[Saved data entries]
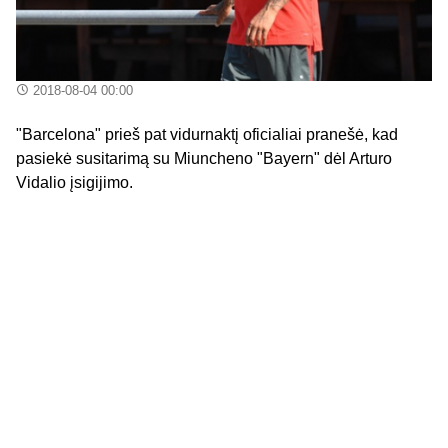
2018-08-04 00:00
"Barcelona" prieš pat vidurnaktį oficialiai pranešė, kad
pasiekė susitarimą su Miuncheno "Bayern" dėl Arturo
Vidalio įsigijimo.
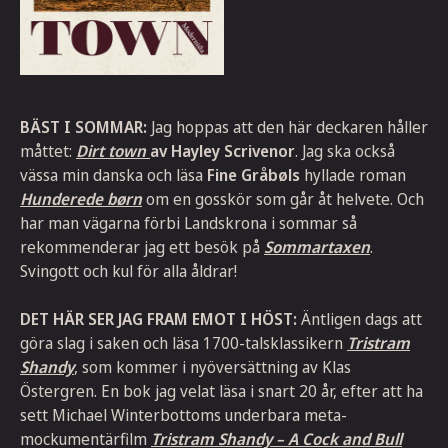
BÄST I SOMMAR:
Jag hoppas att den här deckaren håller
måttet:
Dirt town
av Hayley Scrivenor
. Jag ska också
vässa min danska och läsa
Fine Gråbøls
hyllade roman
Hunderede børn
om en gosskör som går åt helvete. Och
har man vägarna förbi Landskrona i sommar så
rekommenderar jag ett besök på
Sommartaxen
.
Svingott och kul för alla åldrar!
DET HÄR SER JAG FRAM EMOT I HÖST:
Äntligen dags att
göra slag i saken och läsa 1700-talsklassikern
Tristram
Shandy
, som kommer i nyöversättning av Klas
Östergren. En bok jag velat läsa i snart 20 år, efter att ha
sett Michael Winterbottoms underbara meta-
mockumentärfilm
Tristram Shandy – A Cock and Bull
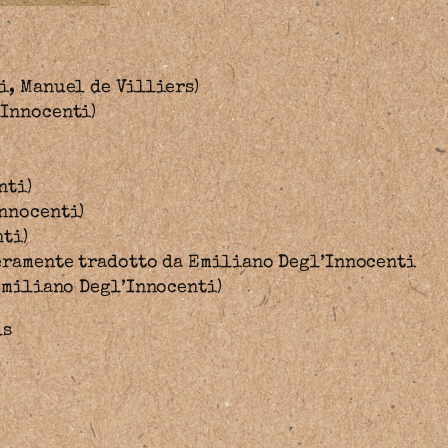
i, Manuel de Villiers)
’Innocenti)
nti)
nnocenti)
ti)
eramente tradotto da Emiliano Degl’Innocenti
(Emiliano Degl’Innocenti)
ls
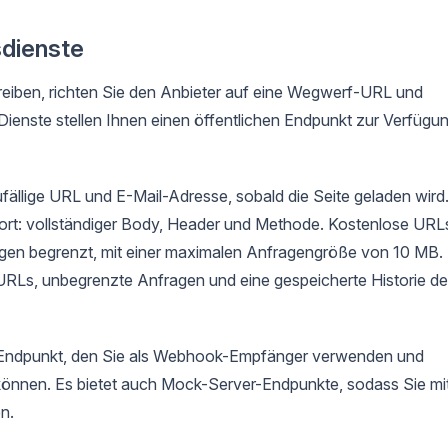
sdienste
reiben, richten Sie den Anbieter auf eine Wegwerf-URL und
Dienste stellen Ihnen einen öffentlichen Endpunkt zur Verfügu
zufällige URL und E-Mail-Adresse, sobald die Seite geladen wird
ofort: vollständiger Body, Header und Methode. Kostenlose URL
agen begrenzt, mit einer maximalen Anfragengröße von 10 MB.
RLs, unbegrenzte Anfragen und eine gespeicherte Historie de
Endpunkt, den Sie als Webhook-Empfänger verwenden und
 können. Es bietet auch Mock-Server-Endpunkte, sodass Sie mi
n.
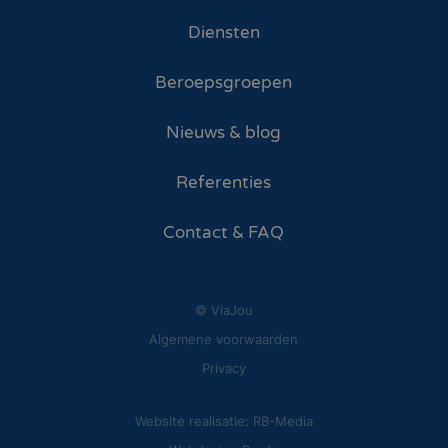
Diensten
Beroepsgroepen
Nieuws & blog
Referenties
Contact & FAQ
© ViaJou
Algemene voorwaarden
Privacy
Website realisatie: RB-Media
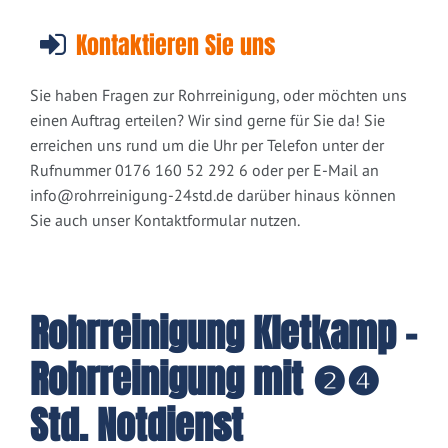
Kontaktieren Sie uns
Sie haben Fragen zur Rohrreinigung, oder möchten uns
einen Auftrag erteilen? Wir sind gerne für Sie da! Sie
erreichen uns rund um die Uhr per Telefon unter der
Rufnummer 0176 160 52 292 6 oder per E-Mail an
info@rohrreinigung-24std.de
darüber hinaus können
Sie auch unser Kontaktformular nutzen.
Rohrreinigung Kletkamp -
Rohrreinigung mit ❷❹
Std. Notdienst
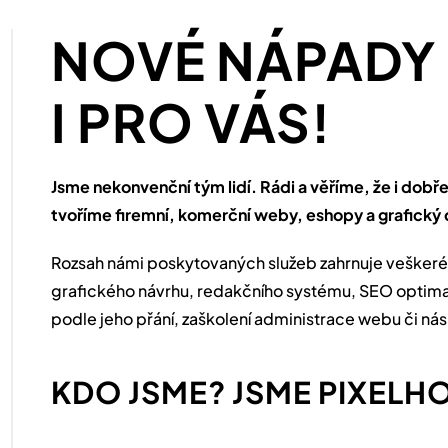
NOVÉ NÁPADY
I PRO VÁS!
Jsme nekonvenční tým lidí. Rádi a věříme, že i dobř
tvoříme firemní, komerční weby, eshopy a grafický 
Rozsah námi poskytovaných služeb zahrnuje veškeré č
grafického návrhu, redakčního systému, SEO optimali
podle jeho přání, zaškolení administrace webu či ná
KDO JSME? JSME PIXELH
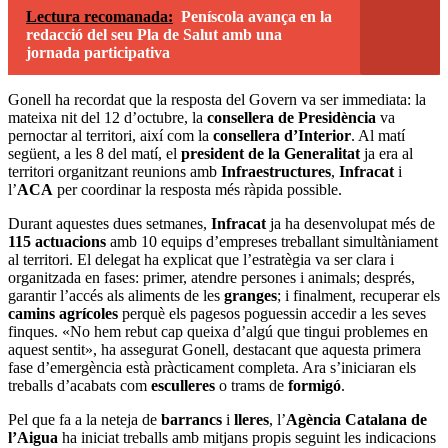
Lectura recomanada:
Peníscola avança en la
redacció del seu Pla de Salut amb una
jornada participativa
Gonell ha recordat que la resposta del Govern va ser immediata: la
mateixa nit del 12 d’octubre, la
consellera de Presidència
va
pernoctar al territori, així com la
consellera d’Interior
. Al matí
següent, a les 8 del matí, el
president de la Generalitat
ja era al
territori organitzant reunions amb
Infraestructures
,
Infracat
i
l’
ACA
per coordinar la resposta més ràpida possible.
Durant aquestes dues setmanes,
Infracat
ja ha desenvolupat més de
115 actuacions
amb 10 equips d’empreses treballant simultàniament
al territori. El delegat ha explicat que l’estratègia va ser clara i
organitzada en fases: primer, atendre persones i animals; després,
garantir l’accés als aliments de les
granges
; i finalment, recuperar els
camins agrícoles
perquè els pagesos poguessin accedir a les seves
finques. «No hem rebut cap queixa d’algú que tingui problemes en
aquest sentit», ha assegurat Gonell, destacant que aquesta primera
fase d’emergència està pràcticament completa. Ara s’iniciaran els
treballs d’acabats com
esculleres
o trams de
formigó
.
Pel que fa a la neteja de
barrancs
i
lleres
, l’
Agència Catalana de
l’Aigua
ha iniciat treballs amb mitjans propis seguint les indicacions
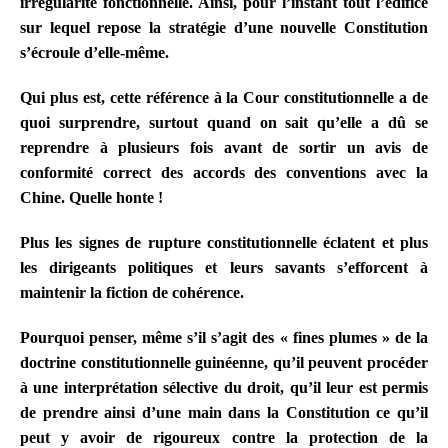
irrégularité fonctionnelle. Ainsi, pour l’instant tout l’édifice
sur lequel repose la stratégie d’une nouvelle Constitution
s’écroule d’elle-même.
Qui plus est, cette référence à la Cour constitutionnelle a de
quoi surprendre, surtout quand on sait qu’elle a dû se
reprendre à plusieurs fois avant de sortir un avis de
conformité correct des accords des conventions avec la
Chine. Quelle honte !
Plus les signes de rupture constitutionnelle éclatent et plus
les dirigeants politiques et leurs savants s’efforcent à
maintenir la fiction de cohérence.
Pourquoi penser, même s’il s’agit des « fines plumes » de la
doctrine constitutionnelle guinéenne, qu’il peuvent procéder
à une interprétation sélective du droit, qu’il leur est permis
de prendre ainsi d’une main dans la Constitution ce qu’il
peut y avoir de rigoureux contre la protection de la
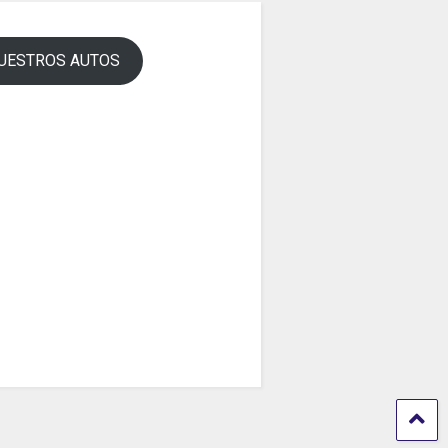
UESTROS AUTOS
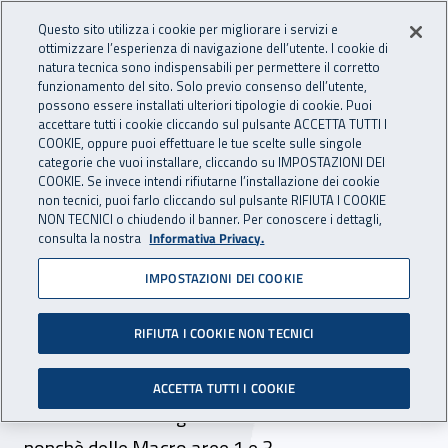
Accedi ai servizi online
For international visitors
Vai al menu principale
Vai al contenuto principale
Questo sito utilizza i cookie per migliorare i servizi e
ottimizzare l’esperienza di navigazione dell’utente. I cookie di
INAIL - Istituto Nazionale per 
natura tecnica sono indispensabili per permettere il corretto
Apri cerca
Apr
funzionamento del sito. Solo previo consenso dell’utente,
possono essere installati ulteriori tipologie di cookie. Puoi
Navigazione principale
accettare tutti i cookie cliccando sul pulsante ACCETTA TUTTI I
COOKIE, oppure puoi effettuare le tue scelte sulle singole
Navigazione - Ti trovi in:
Home
Inail comunica
Avvisi
categorie che vuoi installare, cliccando su IMPOSTAZIONI DEI
COOKIE. Se invece intendi rifiutarne l’installazione dei cookie
non tecnici, puoi farlo cliccando sul pulsante RIFIUTA I COOKIE
Procedura di reclutamento
NON TECNICI o chiudendo il banner. Per conoscere i dettagli,
consulta la nostra
Informativa Privacy.
n. 33 unità presso la Ctss - I
IMPOSTAZIONI DEI COOKIE
livello di professionalità:
graduatorie rettificate
RIFIUTA I COOKIE NON TECNICI
Pubblicate le graduatorie finali di merito
ACCETTA TUTTI I COOKIE
rettificate delle regioni Lazio e Lombardia
nonchè delle Macro aree 1 e 3.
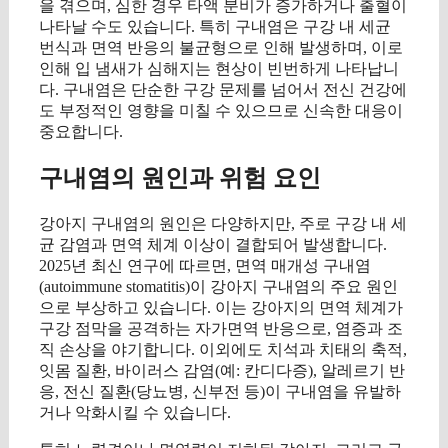
을 겪으며, 심한 경우 타액 분비가 증가하거나 출혈이
나타날 수도 있습니다. 특히 구내염은 구강 내 세균
번식과 면역 반응의 불균형으로 인해 발생하며, 이로
인해 입 냄새가 심해지는 현상이 빈번하게 나타납니
다. 구내염은 단순한 구강 문제를 넘어서 전신 건강에
도 부정적인 영향을 미칠 수 있으므로 신속한 대응이
중요합니다.
구내염의 원인과 위험 요인
강아지 구내염의 원인은 다양하지만, 주로 구강 내 세
균 감염과 면역 체계 이상이 결합되어 발생합니다.
2025년 최신 연구에 따르면, 면역 매개성 구내염
(autoimmune stomatitis)이 강아지 구내염의 주요 원인
으로 부상하고 있습니다. 이는 강아지의 면역 체계가
구강 점막을 공격하는 자가면역 반응으로, 염증과 조
직 손상을 야기합니다. 이외에도 치석과 치태의 축적,
잇몸 질환, 바이러스 감염(예: 칸디다증), 알레르기 반
응, 전신 질환(당뇨병, 신부전 등)이 구내염을 유발하
거나 악화시킬 수 있습니다.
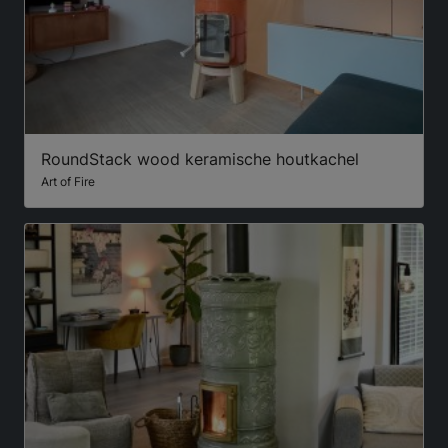
RoundStack wood keramische houtkachel
Art of Fire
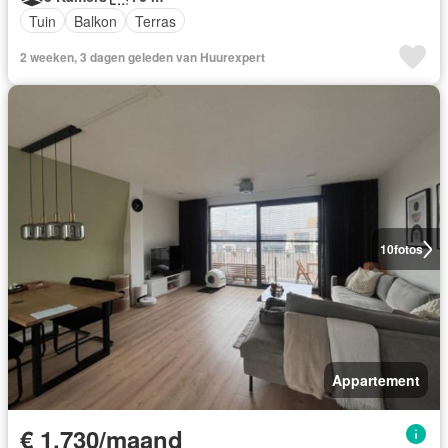
Tuin
Balkon
Terras
2 weeken, 3 dagen geleden van Huurexpert
10
fotos
Appartement
€ 1.730/maand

**What is expected:**
Task for the records above: copy every line in which the word "läsa" occurs.

**Response box:**
vässa min danska och läsa
göra slag i saken och läsa 1700-talsklassikern
Östergren. En bok jag velat läsa i snart 20 år, efter att ha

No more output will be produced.